(Data entries)
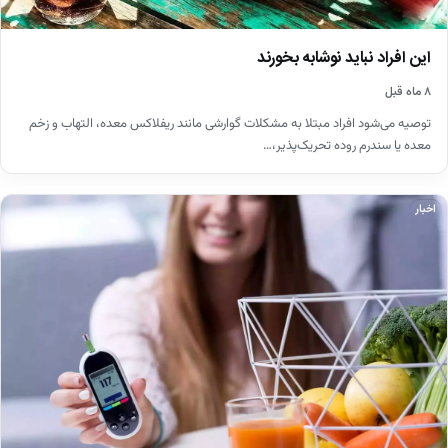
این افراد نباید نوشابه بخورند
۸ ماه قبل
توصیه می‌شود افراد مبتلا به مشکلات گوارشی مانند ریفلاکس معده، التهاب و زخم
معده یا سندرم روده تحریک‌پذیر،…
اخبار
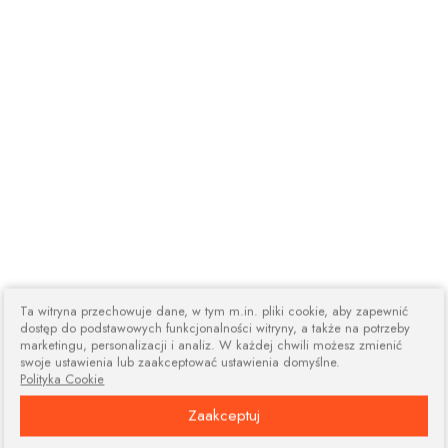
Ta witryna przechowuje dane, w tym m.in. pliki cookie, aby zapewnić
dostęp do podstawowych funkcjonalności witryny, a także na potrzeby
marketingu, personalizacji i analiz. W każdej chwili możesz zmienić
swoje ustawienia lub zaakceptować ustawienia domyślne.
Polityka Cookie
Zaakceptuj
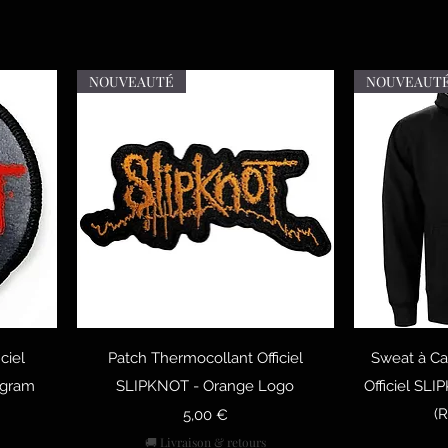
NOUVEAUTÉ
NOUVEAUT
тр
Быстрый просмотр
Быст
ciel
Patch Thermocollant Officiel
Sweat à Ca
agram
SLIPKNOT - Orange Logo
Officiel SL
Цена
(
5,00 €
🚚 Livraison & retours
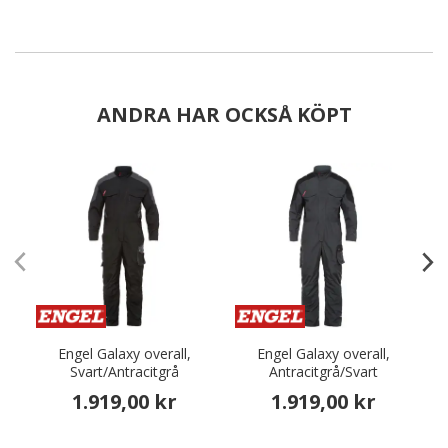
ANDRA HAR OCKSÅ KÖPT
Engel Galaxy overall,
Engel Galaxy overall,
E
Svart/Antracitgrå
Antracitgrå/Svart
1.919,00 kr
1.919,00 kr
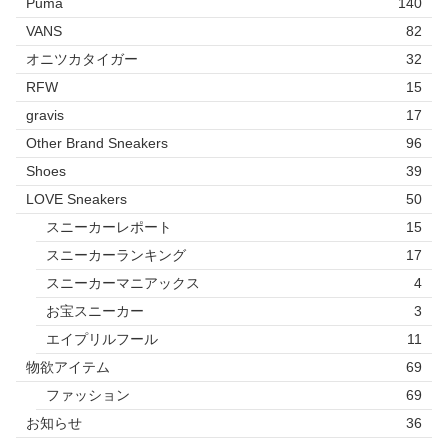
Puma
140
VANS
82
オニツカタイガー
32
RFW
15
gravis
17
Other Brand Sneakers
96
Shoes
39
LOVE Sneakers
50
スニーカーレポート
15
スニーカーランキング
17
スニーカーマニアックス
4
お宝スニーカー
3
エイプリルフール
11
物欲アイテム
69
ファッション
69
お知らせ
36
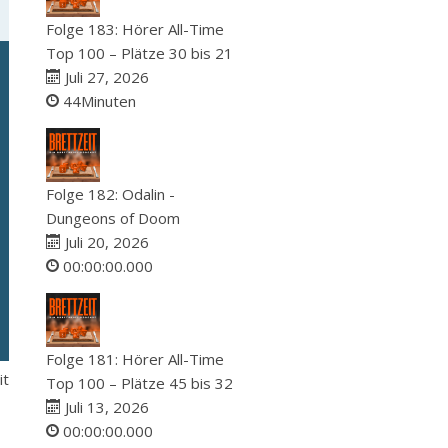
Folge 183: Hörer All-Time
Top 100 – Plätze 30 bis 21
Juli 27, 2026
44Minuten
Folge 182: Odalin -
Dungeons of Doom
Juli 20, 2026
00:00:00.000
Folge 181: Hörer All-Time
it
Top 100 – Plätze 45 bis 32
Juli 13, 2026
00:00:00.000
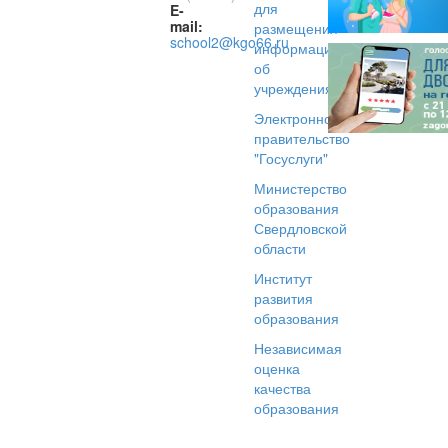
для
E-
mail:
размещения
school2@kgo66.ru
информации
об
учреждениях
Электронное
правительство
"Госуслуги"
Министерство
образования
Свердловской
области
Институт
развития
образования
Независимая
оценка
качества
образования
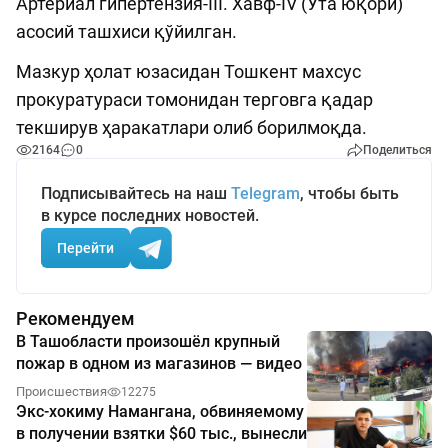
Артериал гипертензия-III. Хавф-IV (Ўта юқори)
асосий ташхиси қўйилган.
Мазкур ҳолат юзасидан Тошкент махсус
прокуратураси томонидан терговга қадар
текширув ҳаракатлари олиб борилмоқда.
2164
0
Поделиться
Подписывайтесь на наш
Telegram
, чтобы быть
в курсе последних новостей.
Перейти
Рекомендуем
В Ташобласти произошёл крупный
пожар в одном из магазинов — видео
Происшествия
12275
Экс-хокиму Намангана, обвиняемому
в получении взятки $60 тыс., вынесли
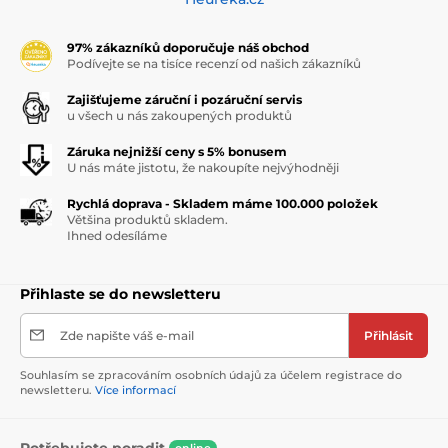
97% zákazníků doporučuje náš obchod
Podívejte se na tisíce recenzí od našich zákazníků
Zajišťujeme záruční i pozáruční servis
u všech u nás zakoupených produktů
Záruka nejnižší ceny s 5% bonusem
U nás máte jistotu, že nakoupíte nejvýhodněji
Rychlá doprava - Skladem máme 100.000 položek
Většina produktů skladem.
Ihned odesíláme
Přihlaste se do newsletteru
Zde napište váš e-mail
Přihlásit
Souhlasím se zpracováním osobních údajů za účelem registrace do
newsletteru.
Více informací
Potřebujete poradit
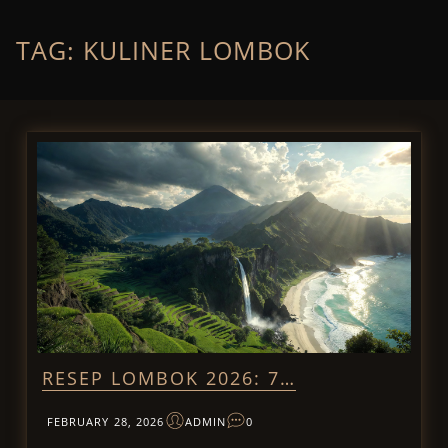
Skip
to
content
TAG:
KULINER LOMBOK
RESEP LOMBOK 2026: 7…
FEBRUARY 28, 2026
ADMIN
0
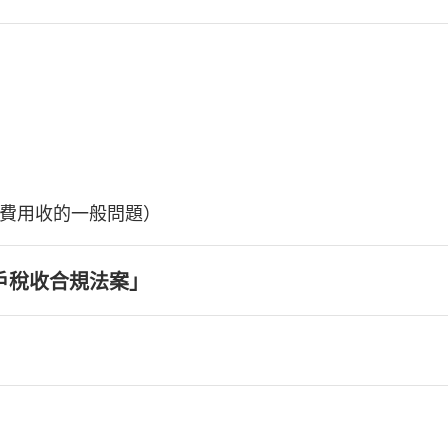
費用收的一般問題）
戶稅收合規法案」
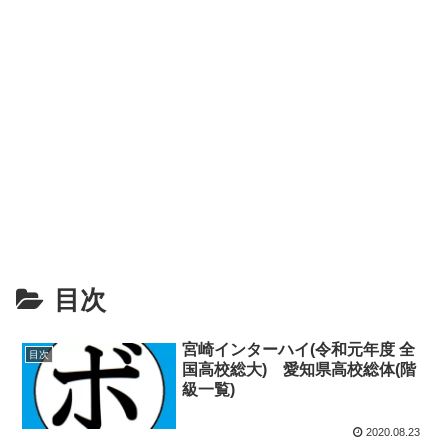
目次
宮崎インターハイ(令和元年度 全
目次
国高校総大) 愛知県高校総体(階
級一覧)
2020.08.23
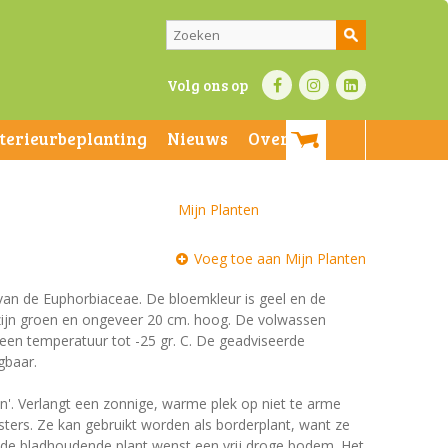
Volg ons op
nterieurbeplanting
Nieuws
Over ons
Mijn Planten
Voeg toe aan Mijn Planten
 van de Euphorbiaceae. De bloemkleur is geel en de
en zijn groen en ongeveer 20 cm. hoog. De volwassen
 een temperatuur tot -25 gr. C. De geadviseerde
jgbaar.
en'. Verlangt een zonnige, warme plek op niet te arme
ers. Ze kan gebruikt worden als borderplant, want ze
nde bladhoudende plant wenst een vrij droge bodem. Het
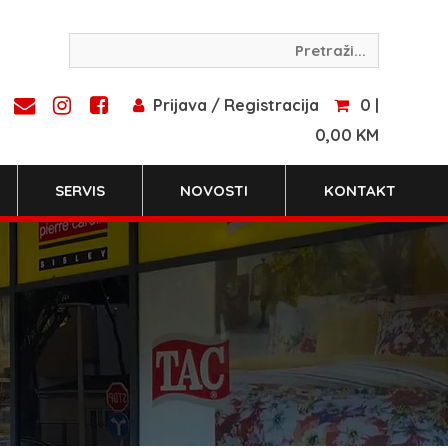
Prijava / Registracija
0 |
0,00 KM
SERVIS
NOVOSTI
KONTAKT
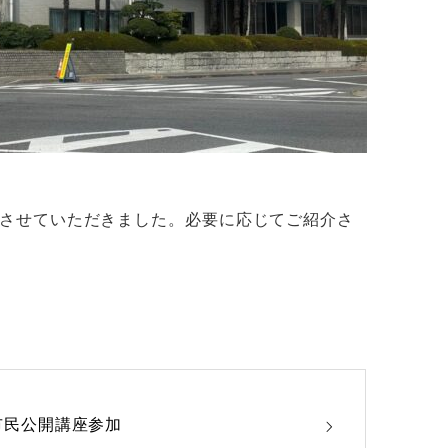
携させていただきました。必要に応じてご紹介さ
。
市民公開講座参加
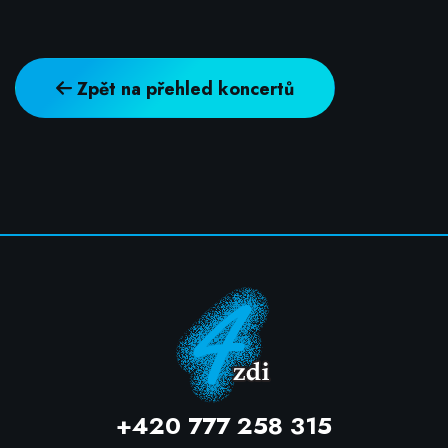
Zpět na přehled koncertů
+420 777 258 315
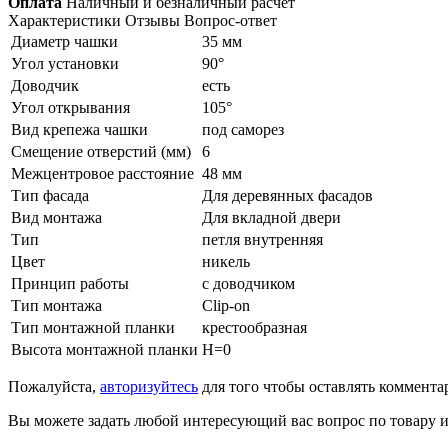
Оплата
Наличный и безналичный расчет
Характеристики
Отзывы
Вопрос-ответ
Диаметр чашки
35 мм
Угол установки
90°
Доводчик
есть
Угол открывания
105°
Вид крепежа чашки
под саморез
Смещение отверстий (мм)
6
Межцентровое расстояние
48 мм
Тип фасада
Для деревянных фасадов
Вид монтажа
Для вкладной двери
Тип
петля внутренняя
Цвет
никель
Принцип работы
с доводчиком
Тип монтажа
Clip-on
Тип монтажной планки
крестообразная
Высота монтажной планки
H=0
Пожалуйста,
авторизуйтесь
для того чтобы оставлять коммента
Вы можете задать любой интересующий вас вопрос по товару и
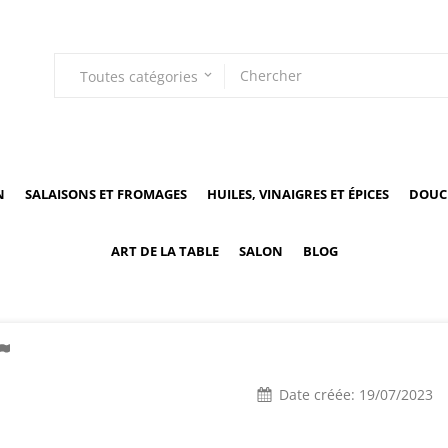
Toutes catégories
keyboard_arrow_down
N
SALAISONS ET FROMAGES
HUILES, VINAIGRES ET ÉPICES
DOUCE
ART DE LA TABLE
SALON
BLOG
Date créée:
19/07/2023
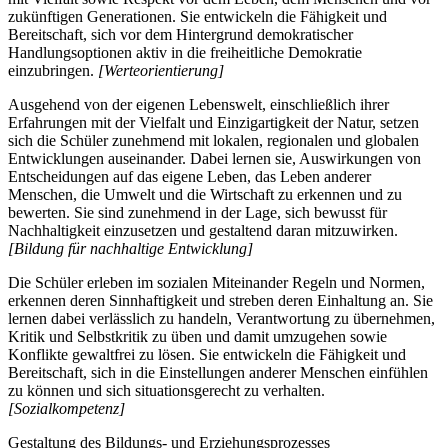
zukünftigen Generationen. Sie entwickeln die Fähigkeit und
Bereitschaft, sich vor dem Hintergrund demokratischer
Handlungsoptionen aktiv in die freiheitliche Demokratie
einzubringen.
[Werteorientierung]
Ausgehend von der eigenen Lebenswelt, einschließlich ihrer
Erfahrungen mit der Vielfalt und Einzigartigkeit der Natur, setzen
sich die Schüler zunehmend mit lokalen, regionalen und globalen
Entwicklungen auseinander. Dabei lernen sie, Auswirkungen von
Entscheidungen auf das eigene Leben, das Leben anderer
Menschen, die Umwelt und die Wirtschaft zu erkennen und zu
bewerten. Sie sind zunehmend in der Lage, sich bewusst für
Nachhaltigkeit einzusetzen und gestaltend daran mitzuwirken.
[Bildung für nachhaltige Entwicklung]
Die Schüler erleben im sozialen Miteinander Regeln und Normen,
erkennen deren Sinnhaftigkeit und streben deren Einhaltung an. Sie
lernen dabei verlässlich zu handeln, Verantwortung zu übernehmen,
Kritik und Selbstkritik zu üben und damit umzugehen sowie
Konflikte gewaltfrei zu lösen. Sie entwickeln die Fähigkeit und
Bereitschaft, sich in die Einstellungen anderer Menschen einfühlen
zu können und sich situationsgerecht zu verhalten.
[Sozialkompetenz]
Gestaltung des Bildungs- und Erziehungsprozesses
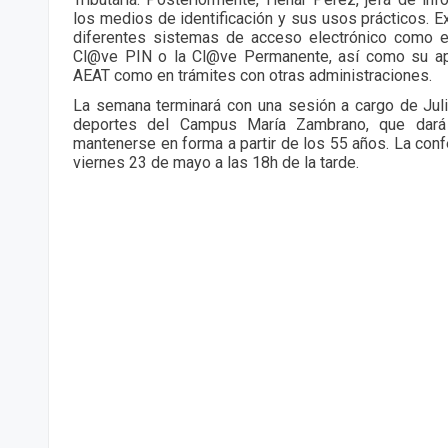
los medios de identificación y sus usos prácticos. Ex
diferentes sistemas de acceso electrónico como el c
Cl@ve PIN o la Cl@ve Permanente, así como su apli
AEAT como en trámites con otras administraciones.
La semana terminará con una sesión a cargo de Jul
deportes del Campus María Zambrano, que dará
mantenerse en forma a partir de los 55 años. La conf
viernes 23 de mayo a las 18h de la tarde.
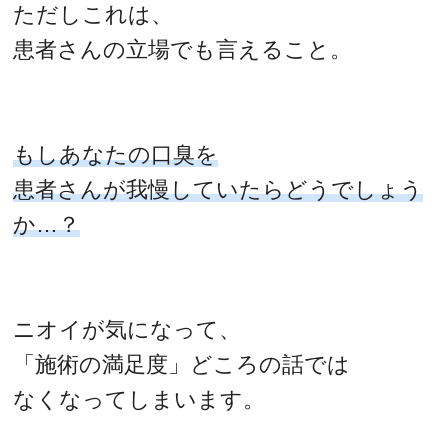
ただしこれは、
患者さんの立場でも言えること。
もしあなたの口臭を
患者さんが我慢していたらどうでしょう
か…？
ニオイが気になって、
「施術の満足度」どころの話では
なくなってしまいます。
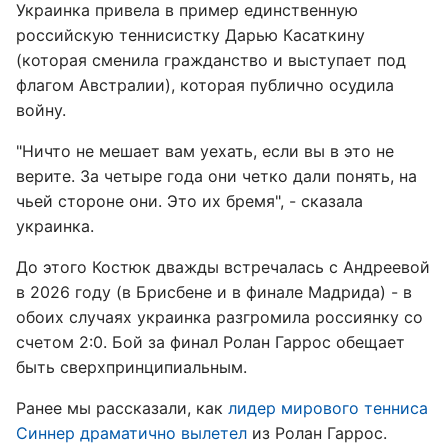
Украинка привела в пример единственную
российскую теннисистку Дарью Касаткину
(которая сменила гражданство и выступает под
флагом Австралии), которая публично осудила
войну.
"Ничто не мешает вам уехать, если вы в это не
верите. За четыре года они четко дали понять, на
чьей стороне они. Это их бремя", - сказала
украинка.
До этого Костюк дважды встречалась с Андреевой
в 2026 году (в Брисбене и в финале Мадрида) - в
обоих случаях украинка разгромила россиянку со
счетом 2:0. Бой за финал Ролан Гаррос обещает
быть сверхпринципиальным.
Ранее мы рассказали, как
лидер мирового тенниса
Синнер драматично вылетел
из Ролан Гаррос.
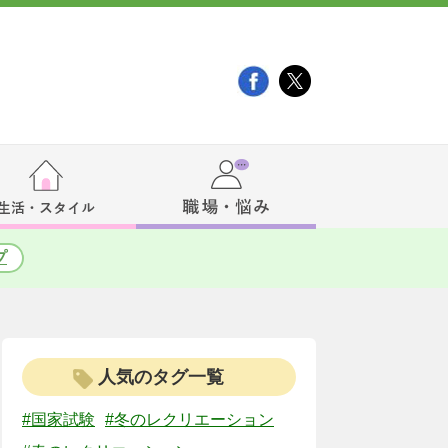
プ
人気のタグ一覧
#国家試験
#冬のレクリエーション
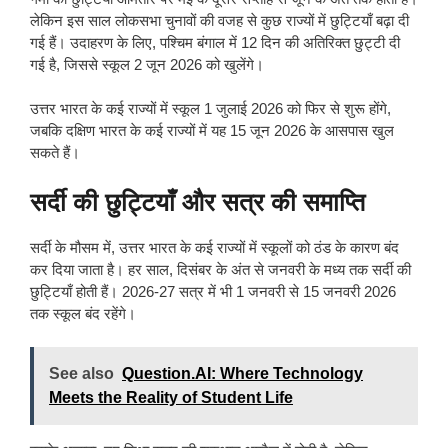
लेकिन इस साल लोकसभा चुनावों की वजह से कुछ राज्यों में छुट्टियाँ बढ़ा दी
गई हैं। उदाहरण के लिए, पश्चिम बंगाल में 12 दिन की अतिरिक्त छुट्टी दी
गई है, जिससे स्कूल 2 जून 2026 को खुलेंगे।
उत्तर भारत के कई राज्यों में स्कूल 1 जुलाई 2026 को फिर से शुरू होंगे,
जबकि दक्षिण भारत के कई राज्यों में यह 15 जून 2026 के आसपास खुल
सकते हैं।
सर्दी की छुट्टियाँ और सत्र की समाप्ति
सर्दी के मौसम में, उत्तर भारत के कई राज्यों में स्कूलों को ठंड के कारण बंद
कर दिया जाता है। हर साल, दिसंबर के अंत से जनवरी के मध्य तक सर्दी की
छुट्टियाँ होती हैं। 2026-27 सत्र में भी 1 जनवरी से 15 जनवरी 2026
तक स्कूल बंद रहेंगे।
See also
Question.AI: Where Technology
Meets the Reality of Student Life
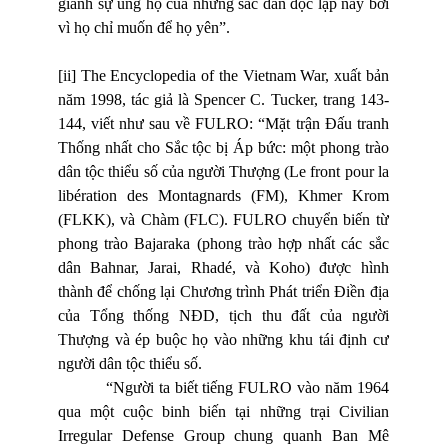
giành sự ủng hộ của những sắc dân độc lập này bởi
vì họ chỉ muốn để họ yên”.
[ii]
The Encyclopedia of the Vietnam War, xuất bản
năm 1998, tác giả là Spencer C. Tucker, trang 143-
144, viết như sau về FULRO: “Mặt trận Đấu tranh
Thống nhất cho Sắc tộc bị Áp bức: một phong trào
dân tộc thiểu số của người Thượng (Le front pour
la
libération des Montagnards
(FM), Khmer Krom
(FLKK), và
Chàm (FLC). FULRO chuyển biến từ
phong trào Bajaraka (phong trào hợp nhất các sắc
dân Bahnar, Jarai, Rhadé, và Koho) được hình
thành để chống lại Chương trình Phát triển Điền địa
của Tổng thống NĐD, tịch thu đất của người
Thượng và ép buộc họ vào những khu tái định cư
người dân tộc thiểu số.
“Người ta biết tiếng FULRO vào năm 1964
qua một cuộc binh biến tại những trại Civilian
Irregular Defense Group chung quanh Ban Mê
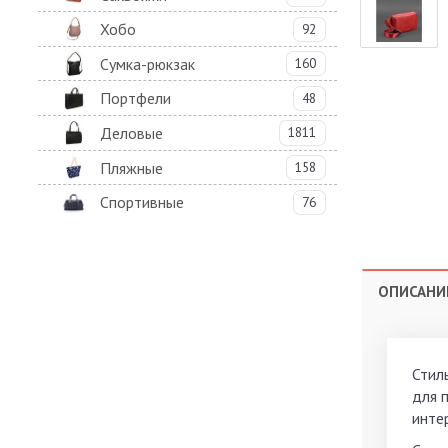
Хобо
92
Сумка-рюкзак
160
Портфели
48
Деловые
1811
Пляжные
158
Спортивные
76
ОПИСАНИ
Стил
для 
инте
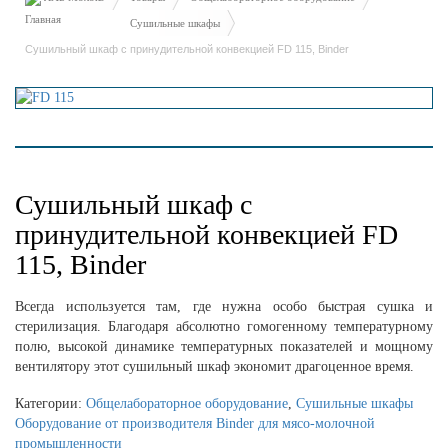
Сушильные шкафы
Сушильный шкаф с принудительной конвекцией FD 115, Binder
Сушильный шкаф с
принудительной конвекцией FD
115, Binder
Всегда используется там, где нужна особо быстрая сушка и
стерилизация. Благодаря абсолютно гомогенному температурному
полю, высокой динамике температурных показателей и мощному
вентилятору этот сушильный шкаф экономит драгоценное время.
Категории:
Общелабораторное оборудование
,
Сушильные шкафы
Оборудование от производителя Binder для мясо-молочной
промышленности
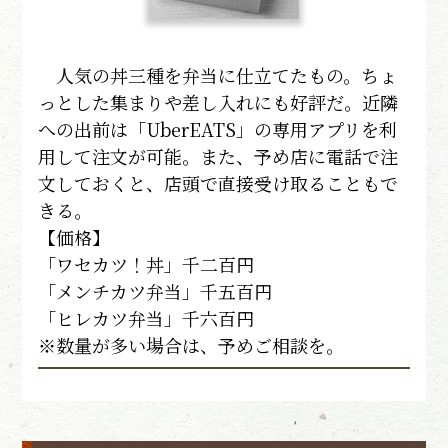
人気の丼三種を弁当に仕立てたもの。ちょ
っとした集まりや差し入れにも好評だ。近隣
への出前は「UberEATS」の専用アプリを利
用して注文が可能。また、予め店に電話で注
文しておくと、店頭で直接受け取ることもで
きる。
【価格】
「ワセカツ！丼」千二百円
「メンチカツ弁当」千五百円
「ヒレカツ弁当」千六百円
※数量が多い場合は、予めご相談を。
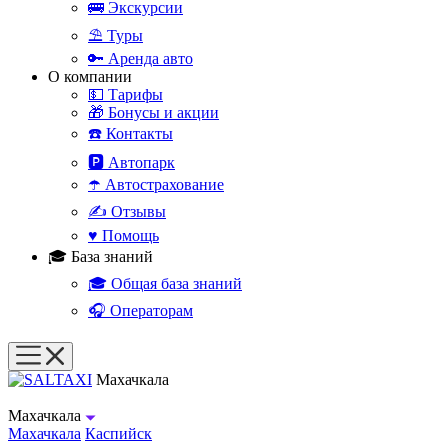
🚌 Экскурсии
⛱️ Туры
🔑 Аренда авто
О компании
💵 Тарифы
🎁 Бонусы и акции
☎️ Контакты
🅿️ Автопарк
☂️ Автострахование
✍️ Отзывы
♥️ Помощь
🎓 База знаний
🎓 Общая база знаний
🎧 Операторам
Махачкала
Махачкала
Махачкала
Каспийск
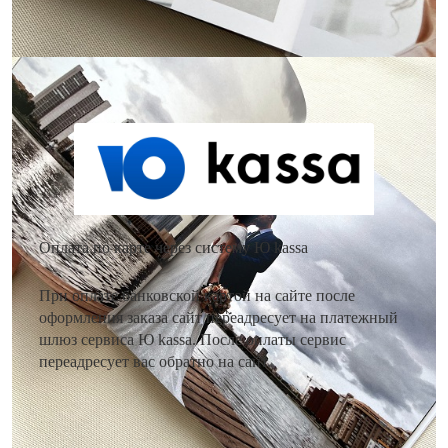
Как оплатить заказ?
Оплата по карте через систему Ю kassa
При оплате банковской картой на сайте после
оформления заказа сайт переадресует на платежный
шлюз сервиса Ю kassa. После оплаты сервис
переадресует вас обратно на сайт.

*What is being asked*. Please leave out the pictures as you reproduce the lines exactly, from the first line of the entries through the line containing "Folge 182: Odalin".

*Reply to the task*.
این افراد نباید نوشابه بخورند
۸ ماه قبل
توصیه می‌شود افراد مبتلا به مشکلات گوارشی مانند ریفلاکس معده، التهاب و زخم
معده یا سندرم روده تحریک‌پذیر،…
اخبار
Ta witryna przechowuje dane, w tym m.in. pliki cookie, aby zapewnić
dostęp do podstawowych funkcjonalności witryny, a także na potrzeby
marketingu, personalizacji i analiz. W każdej chwili możesz zmienić
swoje ustawienia lub zaakceptować ustawienia domyślne.
Polityka Cookie
Zaakceptuj
NOUVEAUTÉ
NOUVEAUT
тр
Быстрый просмотр
Быст
ciel
Patch Thermocollant Officiel
Sweat à Ca
agram
SLIPKNOT - Orange Logo
Officiel SL
Цена
(
5,00 €
🚚 Livraison & retours
ANDRA HAR OCKSÅ KÖPT
Engel Galaxy overall,
Engel Galaxy overall,
E
Svart/Antracitgrå
Antracitgrå/Svart
1.919,00 kr
1.919,00 kr
Puma
140
VANS
82
オニツカタイガー
32
RFW
15
gravis
17
Other Brand Sneakers
96
Shoes
39
LOVE Sneakers
50
スニーカーレポート
15
スニーカーランキング
17
スニーカーマニアックス
4
お宝スニーカー
3
エイプリルフール
11
物欲アイテム
69
ファッション
69
お知らせ
36
Folge 183: Hörer All-Time
Top 100 – Plätze 30 bis 21
Juli 27, 2026
44Minuten
Folge 182: Odalin -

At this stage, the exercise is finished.